The Russian president called the 2002 Winter Olympics “a flop.” The head of Russia’s church called it unfair. And a leading politician complained that Russia’s athletes have been robbed “in broad daylight, arrogantly, boorishly, insolently and cynically.”
The public here is boiling mad over perceived anti-Russian bias in the Games, and it looks increasingly likely that the Russian team will boycott the Closing Ceremony. Russian Olympics officials had threatened Thursday to pull out of the Games.
“Several things [at the Games] evoke astonishment, speaking mildly,” President Vladimir Putin said Friday. His spokesman and the Russian parliament both called for the boycott.
Putin lashed out at the International Olympic Committee leadership elected in July, pressuring them to act more forcefully in defending Russian athletes against bias.
“Their passive stance astonishes me,” Putin said.
And commenting on the overwhelming presence of NHL referees in the Games, he said, “Northern American athletes receive a clear advantage.”
The Olympics officials threatened the boycott Thursday after star cross-country skier Larissa Lazutina was disqualified when a drug test indicated a high level of blood hemoglobin. Russian officials attributed the results to Lazutina’s menstrual cycle, not doping.
That controversy came on the heels of last week’s decision to award a second gold medal to the Canadian pairs figure-skating team amid reports of judging misconduct. This was seen as a deep humiliation for the original gold medalists, Russian skaters Elena Bereznaia and Anton Sikharulidze, and many here believe it fanned ill will over later judging decisions that went against the Russians.

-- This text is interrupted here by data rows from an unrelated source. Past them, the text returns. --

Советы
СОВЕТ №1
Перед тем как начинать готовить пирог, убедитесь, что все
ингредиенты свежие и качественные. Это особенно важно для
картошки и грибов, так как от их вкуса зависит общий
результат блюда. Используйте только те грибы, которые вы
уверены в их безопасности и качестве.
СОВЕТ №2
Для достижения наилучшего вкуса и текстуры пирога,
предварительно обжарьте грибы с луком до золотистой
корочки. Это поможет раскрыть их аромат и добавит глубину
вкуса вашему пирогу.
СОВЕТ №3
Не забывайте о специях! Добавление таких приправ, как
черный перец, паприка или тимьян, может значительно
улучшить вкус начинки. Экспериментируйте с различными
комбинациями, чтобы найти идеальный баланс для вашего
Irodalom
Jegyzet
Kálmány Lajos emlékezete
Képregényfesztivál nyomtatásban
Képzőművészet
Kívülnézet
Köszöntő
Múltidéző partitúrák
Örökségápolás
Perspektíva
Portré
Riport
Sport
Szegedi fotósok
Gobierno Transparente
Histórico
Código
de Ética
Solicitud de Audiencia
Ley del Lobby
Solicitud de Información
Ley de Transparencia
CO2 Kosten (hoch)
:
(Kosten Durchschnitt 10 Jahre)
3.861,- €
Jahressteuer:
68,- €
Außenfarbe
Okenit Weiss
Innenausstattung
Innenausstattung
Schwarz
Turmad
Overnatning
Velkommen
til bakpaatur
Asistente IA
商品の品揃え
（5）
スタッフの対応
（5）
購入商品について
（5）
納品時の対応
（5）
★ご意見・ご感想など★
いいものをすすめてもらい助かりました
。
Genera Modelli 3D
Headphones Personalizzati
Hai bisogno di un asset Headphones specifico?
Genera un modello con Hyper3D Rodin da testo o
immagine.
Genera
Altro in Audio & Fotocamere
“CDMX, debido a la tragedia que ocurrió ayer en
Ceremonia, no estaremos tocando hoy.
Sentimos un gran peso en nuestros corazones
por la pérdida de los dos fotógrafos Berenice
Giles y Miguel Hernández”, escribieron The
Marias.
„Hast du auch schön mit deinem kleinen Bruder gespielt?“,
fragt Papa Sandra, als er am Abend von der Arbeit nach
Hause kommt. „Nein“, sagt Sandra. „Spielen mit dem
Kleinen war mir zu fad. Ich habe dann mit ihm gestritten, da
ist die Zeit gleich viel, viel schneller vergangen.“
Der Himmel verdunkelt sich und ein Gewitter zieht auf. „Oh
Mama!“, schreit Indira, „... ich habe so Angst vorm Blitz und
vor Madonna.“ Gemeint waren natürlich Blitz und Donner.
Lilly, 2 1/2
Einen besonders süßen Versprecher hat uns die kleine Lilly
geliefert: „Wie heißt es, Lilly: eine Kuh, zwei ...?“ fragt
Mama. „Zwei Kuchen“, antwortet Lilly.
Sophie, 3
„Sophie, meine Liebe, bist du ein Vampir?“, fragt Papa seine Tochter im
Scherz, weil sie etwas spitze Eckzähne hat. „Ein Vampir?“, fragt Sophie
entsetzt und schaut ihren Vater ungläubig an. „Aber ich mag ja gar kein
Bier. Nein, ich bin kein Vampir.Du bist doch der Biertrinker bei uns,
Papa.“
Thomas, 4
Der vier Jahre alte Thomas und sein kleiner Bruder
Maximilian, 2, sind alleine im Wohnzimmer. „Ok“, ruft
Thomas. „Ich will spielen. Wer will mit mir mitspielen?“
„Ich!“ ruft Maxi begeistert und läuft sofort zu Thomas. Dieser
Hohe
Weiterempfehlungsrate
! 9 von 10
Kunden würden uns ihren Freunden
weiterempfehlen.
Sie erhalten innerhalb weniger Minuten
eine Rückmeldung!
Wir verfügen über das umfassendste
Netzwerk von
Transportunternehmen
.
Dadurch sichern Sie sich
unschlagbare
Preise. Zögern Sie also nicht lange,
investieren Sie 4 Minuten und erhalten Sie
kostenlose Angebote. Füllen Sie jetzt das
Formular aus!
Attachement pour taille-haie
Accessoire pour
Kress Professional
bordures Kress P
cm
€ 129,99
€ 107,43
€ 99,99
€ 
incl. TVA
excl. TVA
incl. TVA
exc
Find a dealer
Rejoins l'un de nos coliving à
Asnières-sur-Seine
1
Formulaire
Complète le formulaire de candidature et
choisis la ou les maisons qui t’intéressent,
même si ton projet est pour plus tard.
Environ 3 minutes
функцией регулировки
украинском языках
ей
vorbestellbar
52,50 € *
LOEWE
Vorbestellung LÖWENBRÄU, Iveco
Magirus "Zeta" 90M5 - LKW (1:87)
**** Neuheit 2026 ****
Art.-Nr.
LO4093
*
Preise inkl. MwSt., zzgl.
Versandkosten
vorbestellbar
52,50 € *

Thursday night Russia filed a protest with the International Skating Union after figure skater Irina Slutskaya lost a gold medal to American Sarah Hughes. Demands from Russian Olympic officials that Slutskaya be awarded gold, too, were rejected in less than 24 hours.
But also on Friday, Putin said Russia should see out the competition. “Let’s see how the Olympics end. Let us hope that the IOC leadership will manage to resolve these difficulties,” he said.
Attempts to placate Putin backfired when the Russian leader took umbrage at a letter from IOC President Jacques Rogge, which said all the judges’ decisions were correct.
The letter, delivered via the State Department, contained a blunder, which the presidential spokesman, Sergei Yastrzhembsky, exposed during a live program on the national NTV network.
“The letter is addressed to Mr. A. Putin!” he said, holding the letter up to jeers from a studio audience. “So I would like to say to Mr. Rogge that if he had the misfortune of ending up at the head of IOC and thus got into big politics, then before sending a letter to a head of state, it wouldn’t hurt to learn that he is not Antoine nor Andre but Vladimir.”
He said the letter symbolized the scornful attitude that many foreign bureaucrats and sporting organizations have developed toward Russia.
“We are being treated now differently from the way we were treated in the past,” Yastrzhembsky said. “At least they were afraid of us then. And they were afraid to mess with us.”
Complaints about the judging came from the patriarch of the Russian Orthodox Church, Alexi II, from captains of industry and from ordinary Russians who vowed to march on the Canadian Embassy on Saturday.
“The public is fuming and boiling now. The public anger against the USA is now the worst it has been in years. Every Russian citizen is holding a deep grudge against America now,” said Dmitri Rogozin, head of the Duma foreign affairs committee.
“How would you feel after they robbed you of your victory in broad daylight arrogantly, boorishly, insolently and cynically?” he complained.
Yastrzhembsky, the presidential spokesman, did acknowledge that part of the problem was Russia’s economic difficulties and declining state investment in sports.
Victor Tikhonov, a renowned former Soviet hockey coach of gold-medal-winning teams, said in a telephone interview that government indifference to athletics is to blame for the Russians’ low medal count in sports they once dominated.
“We have now come to the point where we are eating up the last crumbs of success planted back in the Soviet times. And it hurts very much when even these crumbs are stolen from us, as happened more than once in Salt Lake City.”
“The way our women skiers were robbed of their victory!” Tikhonov exclaimed. “That would have never happened in the Soviet times. . . . The world respected us, and no one could even think of playing such dirty tricks on us.”
Political analyst Andrei Piontkovsky of the Independent Institute for Strategic Studies, a Moscow-based think tank, said the scandal was unlikely to harm relations between Russia and the U.S. with delicate strategic-arms negotiations continuing.
“It is not the smartest statement our president ever made. It is a pity that the president allowed himself to be involved in this controversy where the Russian sports officials are trying to cover obvious shortcomings in their own work by accusing the games judges and organizers,” he said.
“This painful hysteria reflects the very sick state of the Russian political environment now.”